O que incomodou Bolsonaro foi um barraco entre ele e o ministro-chefe da Secretaria de Governo, Luiz Eduardo Ramos, no qual expôs as entranhas fisiológicas do governo. Antônio acusava o colega de estar negociando o seu cargo com o centrão no Congresso Nacional - articulação que conta com a benção do presidente em nome da "governabilidade".
Uma série de reportagens do jornal Folha de S.Paulo, em 2019, mostrou que Marcelo Álvaro Antônio comandou um esquema de desvio de recursos públicos usando candidaturas de fachada de mulheres.
Após a Polícia Federal tê-lo indiciado, fato revelado em outubro, o Ministério Público em Minas Gerais o denunciou sob acusação de ter plantado um laranjal durante as eleições de 2018, enquanto era presidente do PSL no estado.
Uma das reportagens mostrou, aliás, que parte da laranjada foi usado para produzir material de campanha não apenas para sua candidatura a deputado federal, mas também para a de Bolsonaro à Presidência da República.
Ironicamente, o presidente lançou, nesta quarta, o plano anticorrupção do governo para o período de 2020 a 2025. E assinou um decreto que regulamenta lei aumentando o controle sobre a evolução patrimonial ilícita de agentes públicos. Nesse contexto, soa como letra morta e piada.

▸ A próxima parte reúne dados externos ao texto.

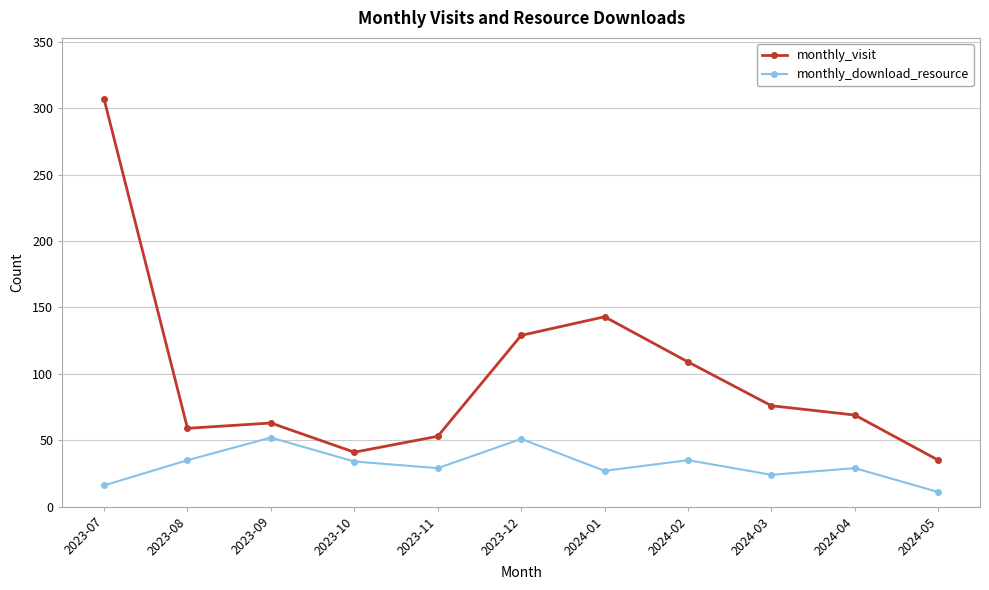

What value does the monthly_download_resource series have at 2024-05, to the nearest 5?

10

Investigação do Ministério Público do Rio de Janeiro aponta que a família Bolsonaro aumentou seu patrimônio exatamente com o desvio de recursos públicos. O ex-assessor Fabrício Queiroz gerenciava as "rachadinhas" do gabinete do então deputado estadual e, hoje, senador Flávio Bolsonaro (Republicanos), recolhendo dos servidores públicos, alguns deles fantasmas e com relação com milicianos.

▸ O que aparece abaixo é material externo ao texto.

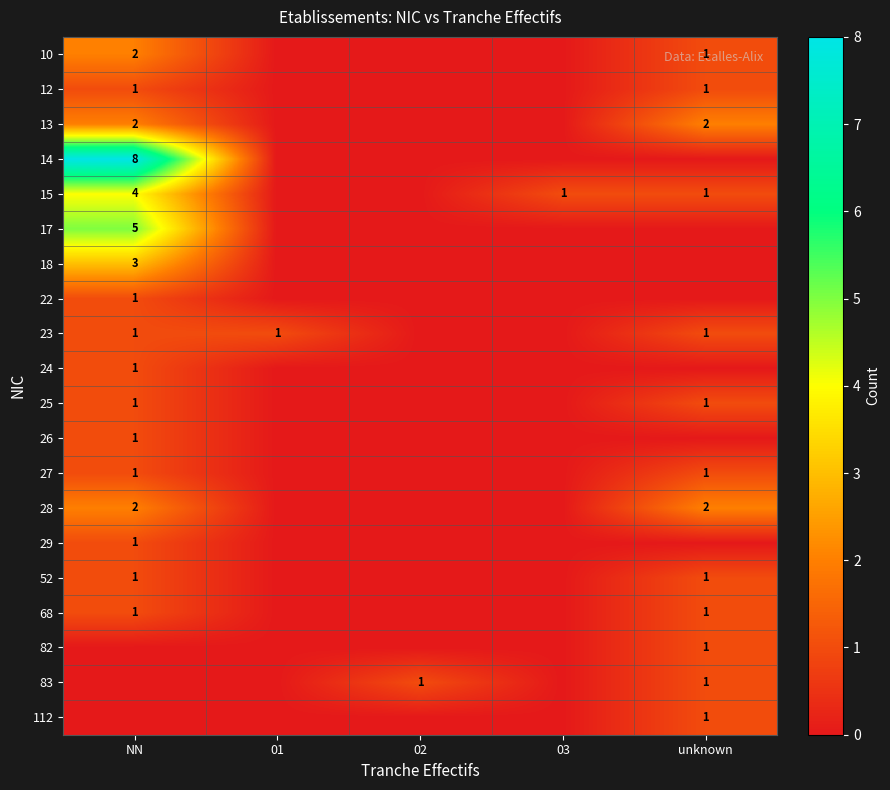

Is it true that 83 equals 1 at 02?

True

Apesar do primogênito do presidente ter transformado sua passagem pela Assembleia Legislativa do Rio de Janeiro em um lucrativo negócio imobiliário, Queiroz era homem de Jair, colocado na Alerj por ele. Tanto que a temporada que passou na prisão enervou o presidente.
O próprio Bolsonaro não entende muito a separação entre as coisas pública e privada - recebia auxílio moradia tendo imóvel próprio, em Brasília, quando era deputado federal, deu carona para familiares em helicóptero das Forças Armadas no casamento de um dos filhos, entre outras coisas. Isso sem contar que tem devorado instituições de fiscalização e controle da República em nome de seu projeto de poder e do bem-estar de sua família. A própria crise que levou à demissão de Sergio Moro do Ministério da Justiça passa pela ânsia presidencial em indicar nomes à Polícia Federal nesse sentido.

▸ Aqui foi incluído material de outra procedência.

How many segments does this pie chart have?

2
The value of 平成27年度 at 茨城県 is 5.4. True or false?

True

Uma parte de bolsonaristas-raiz demonstrou incômodo pela desenvoltura com a qual ele interferiu na Receita Federal, no Coaf, no Ministério Público Federal, na PF. Mas um naco continua botando fé, incondicionalmente e inacreditavelmente, que essas ações do "mito" visam a combater a corrupção e a proteger a Lava Jato.
Bolsonaristas que bradam pelo fim da corrupção apoiam a pessoa que convive bem com denunciados por corrupção. Sim, seus seguidores, que criticam - com justiça - práticas fisiológicas da política, respaldam um governo que garante que o fisiologismo continue vivo. Ainda mais agora que as relações cada vez mais pornográficas com o centrão fazem com que ele abandone mais um plantador de laranjas no meio do caminho.